Victor and Zoey have been best friends for over a decade since college, not in a glossy, Instagram-perfect way, but in the real, messy, evolving way. Their friendship weathered major life shifts: Victor’s long-term relationship ended, Zoey got married and divorced, Victor’s career took off, then hit a snag, and Zoey’s career flourished. It was hard to meld the rhythms of their friendship with their evolving lives. `

 

Victor could be intense. He was depressed and attempted suicide. Zoey saved him and was there for the recovery. Zoey, ever empathetic, was an enabler. When she asked him for a professional favor—without indicating how much it meant—his failure to follow through stung. She was hurt, then resentful.

 

Their love for each other ran deep. They rooted for one another, even when they weren’t sure what their friendship was becoming- or if it could survive.

 

All of this unfolded against the backdrop of life in early thirties—that chaotic, transitional time when careers surge or stall, romantic relationships deepen or dissolve, and friendships have to fight for space amid everything else.

 

In your thirties, you form your adult identity, shaped more by career, family, and parenting than by hobbies or nights out.

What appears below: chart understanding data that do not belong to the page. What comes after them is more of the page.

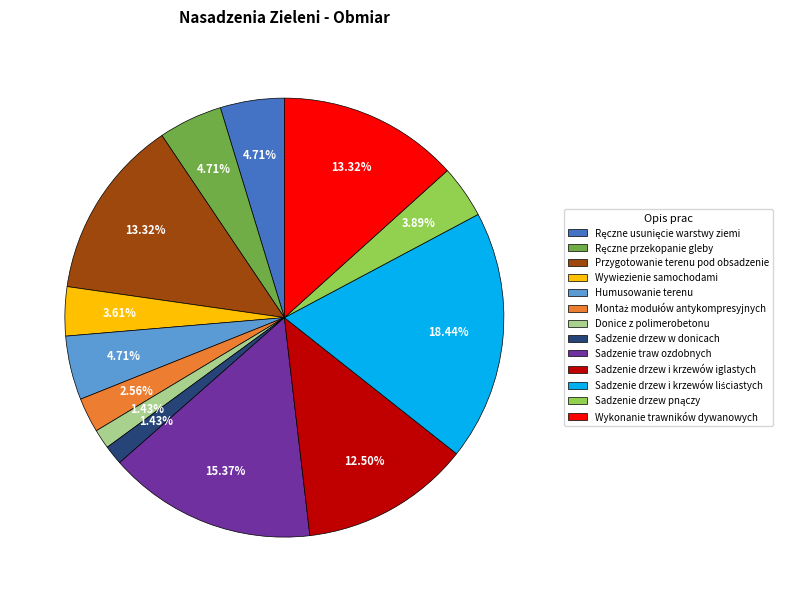

To the nearest percent, what is the difference between the largest and smallest slice percentages?

17%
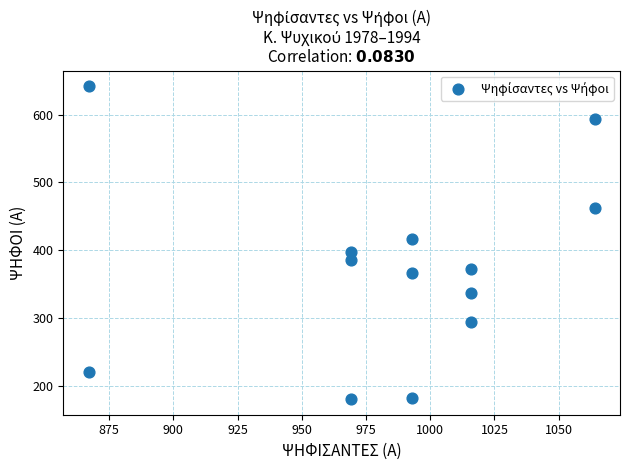

What is the range of X values (max minus min)?

197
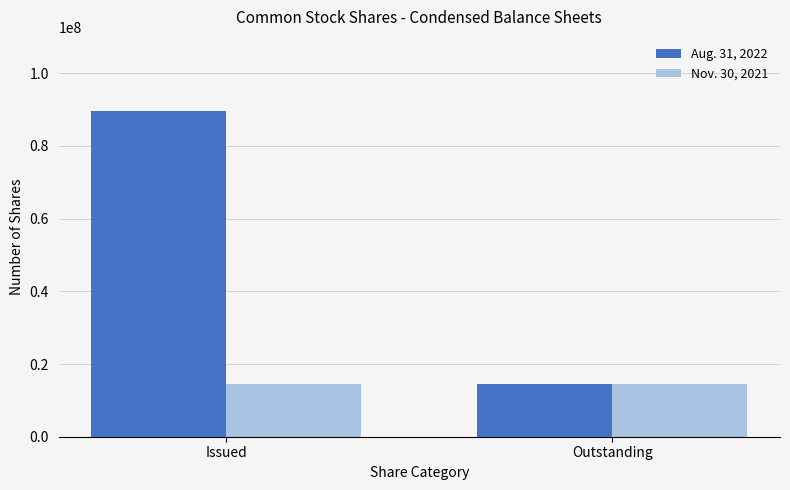

At which category is the sum across all series the highest?

Issued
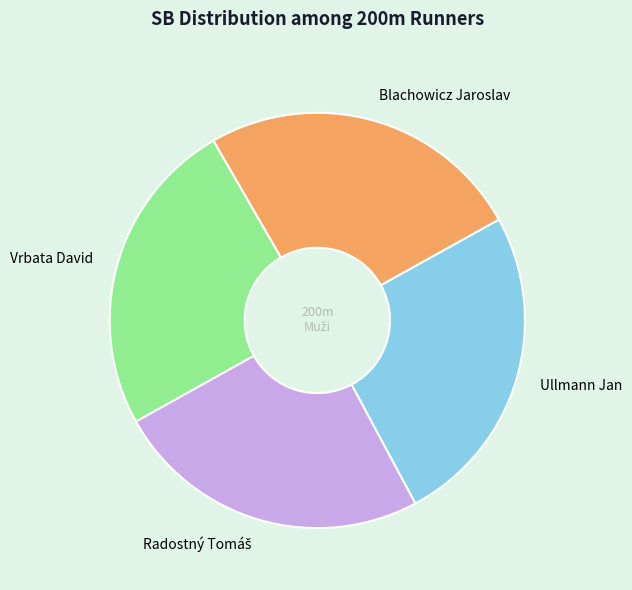

True or false: Vrbata David accounts for 25% of the total.

True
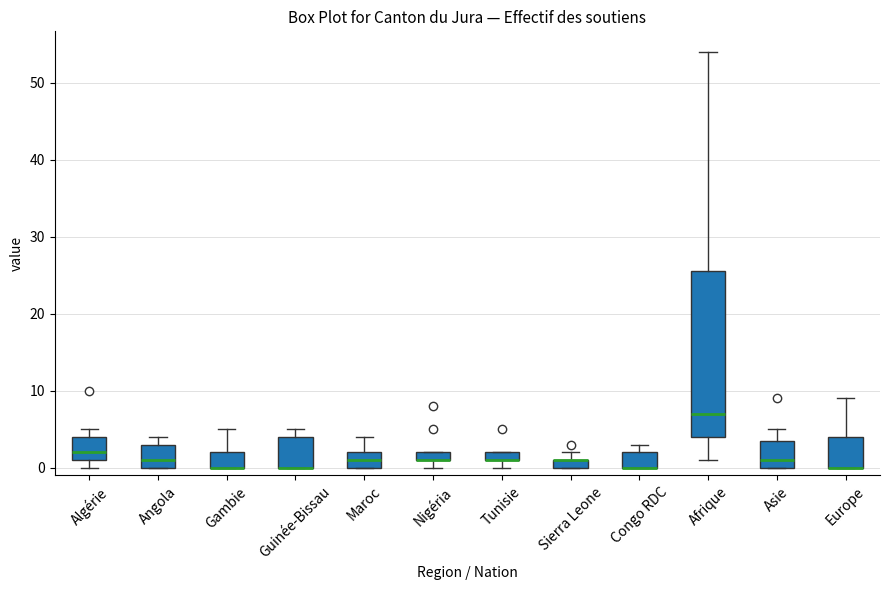

Which box is the tallest, from its lower edge to its upper edge?

Afrique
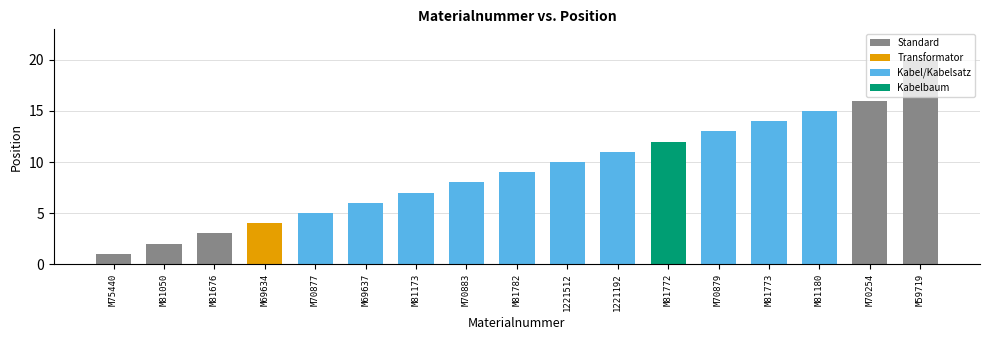

Rank the categories by value from lowest to highest.

M75440, M81050, M81676, M69634, M70877, M69637, M81173, M70883, M81782, 1221512, 1221192, M81772, M70879, M81773, M81180, M70254, M59719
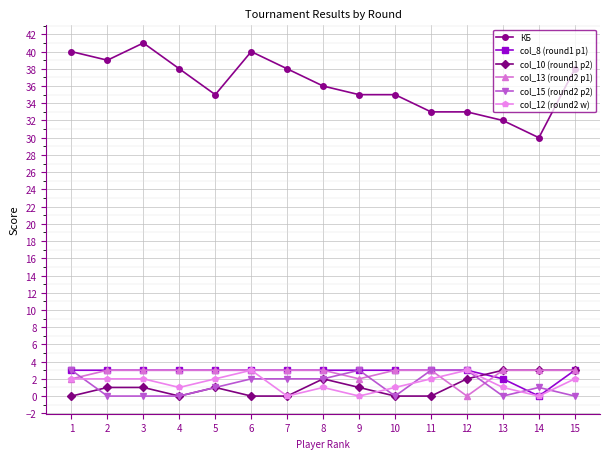

Which series has the largest range (max minus min)?

КБ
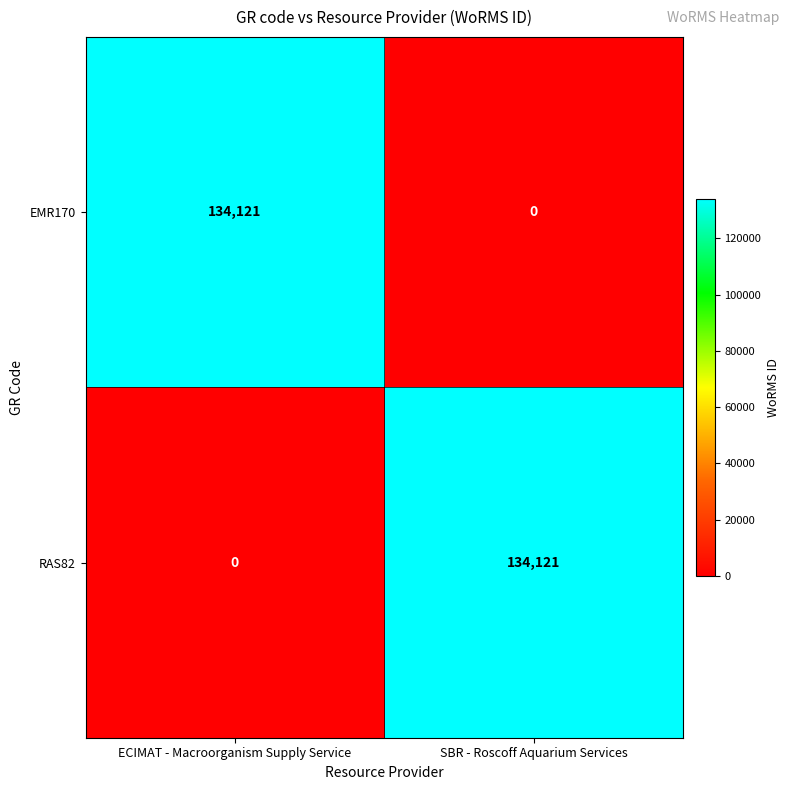

What is the total value across all series at SBR - Roscoff Aquarium Services?

134121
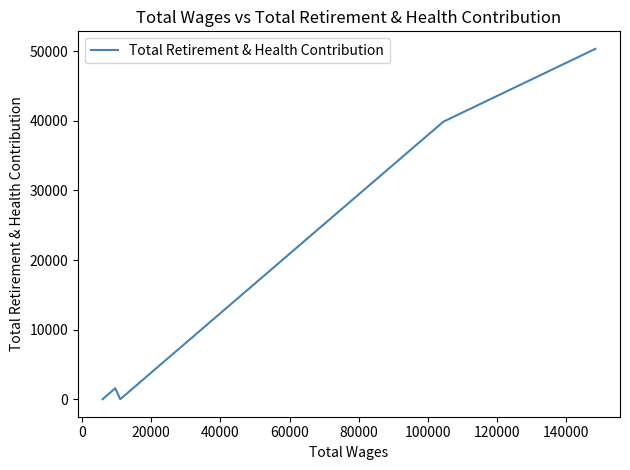

How many values are below 1581?

2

Earlier friendships spring from shared passions—you bonded with teammates because you played the same sport. But now, relationships shift to reflect who you're becoming, not just who you were. With effort, the friendships that matter endure.

 

Here are tools for staying connected when everything’s changing.  

 

Create Connecting Routines: Find ways to connect that feel natural for you and your friend. Maybe it’s sending each other memes, buddy-reading books, or trying new restaurants monthly. Simple, sustainable moments of connection keep friendships strong.

 

Appreciate the Evolution: It might feel like you’re constantly meeting new versions of friends and reintroducing yourself. That’s the beauty of a long-term connection. Approach growth, in yourself and others, with curiosity and respect.

 

Make New Friends: New friendships don’t take away from old ones. Encourage yourself to meet people and let new bonds form naturally.